TO DO: Transcribe exactly the lines from the one holding "#1116, start: Apr 6 -> Mar 30" to the end of the data below, including both of those lines and no others.

RECORDS PROVIDED:
──────────────────────────────
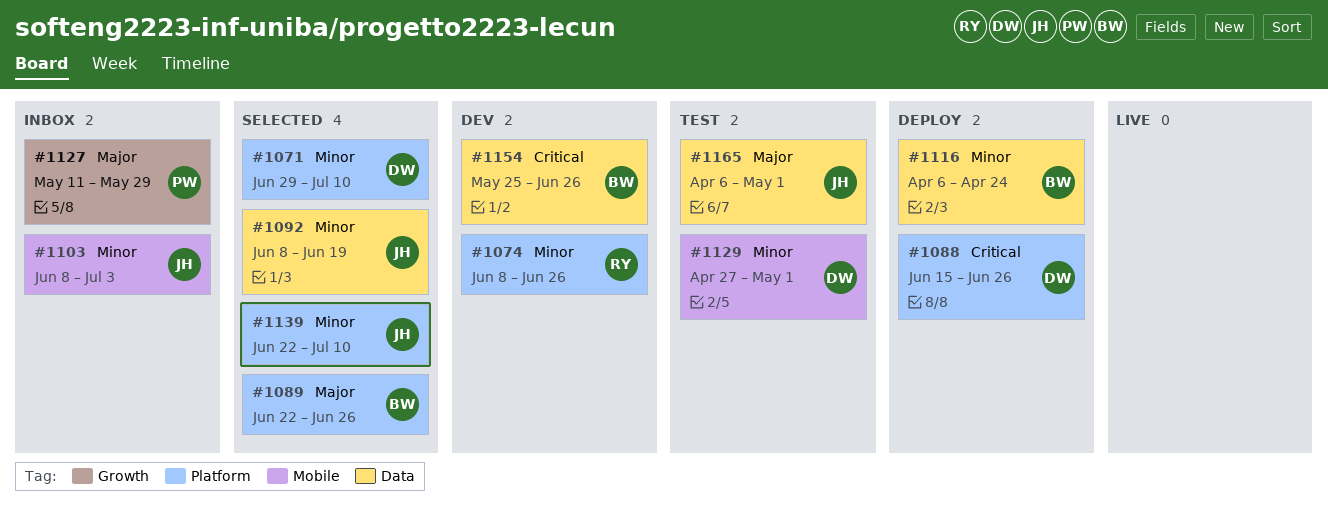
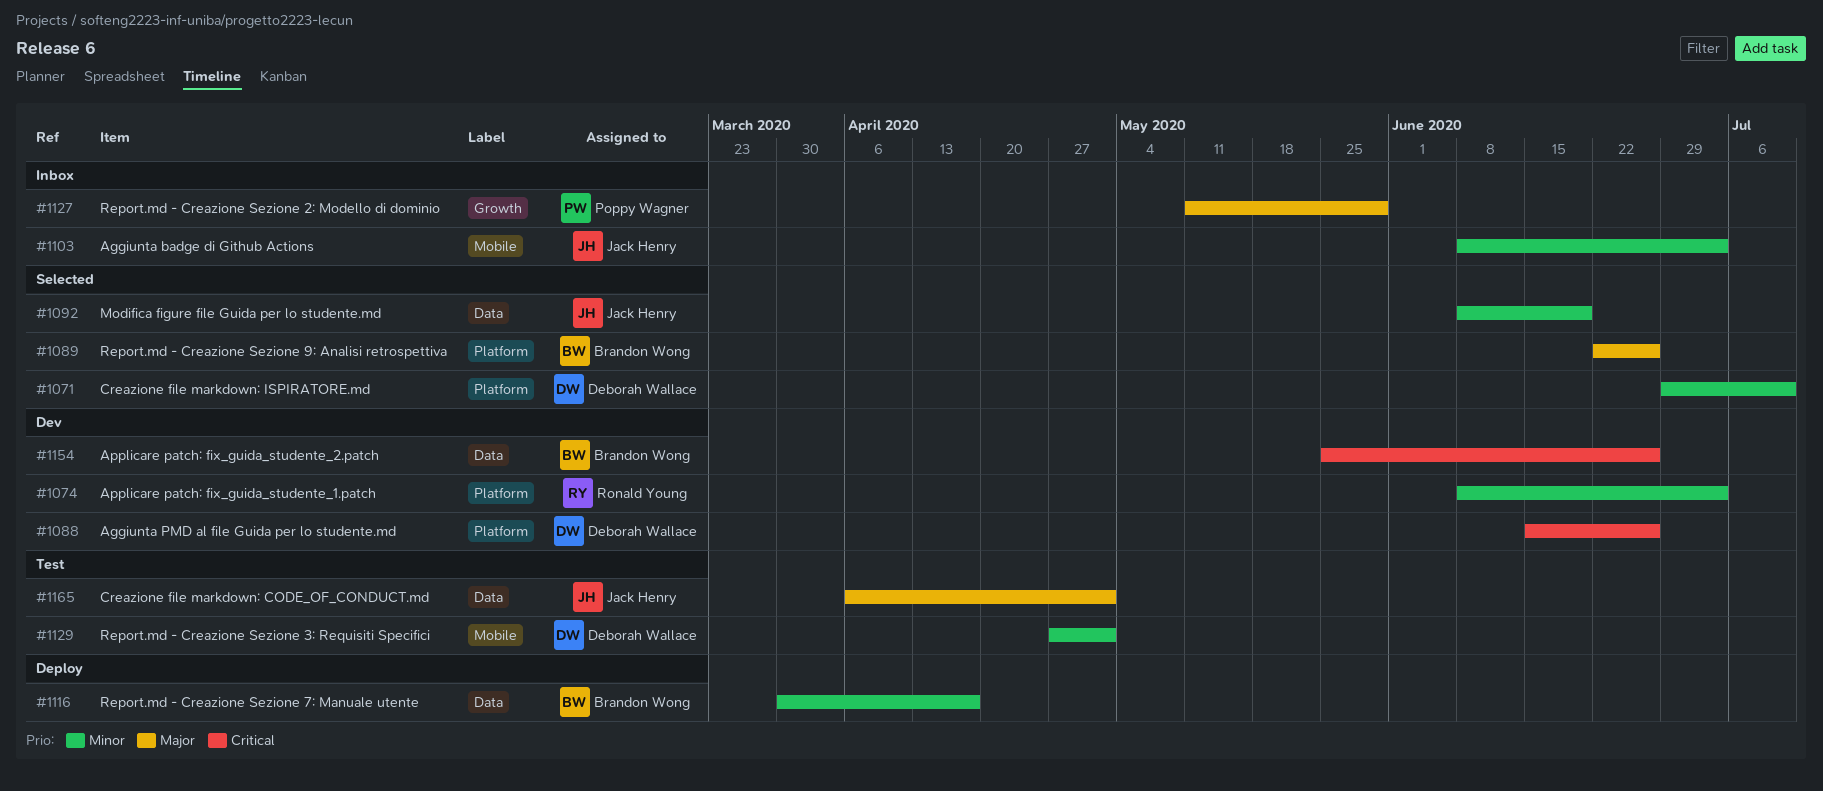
#1074, due: Jun 26 -> Jul 3
#1088, status: Deploy -> Dev
#1116, start: Apr 6 -> Mar 30
#1116, due: Apr 24 -> Apr 17
#1139: present -> none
──────────────────────────────
EXERCISE SOLUTION:
#1116, start: Apr 6 -> Mar 30
#1116, due: Apr 24 -> Apr 17
#1139: present -> none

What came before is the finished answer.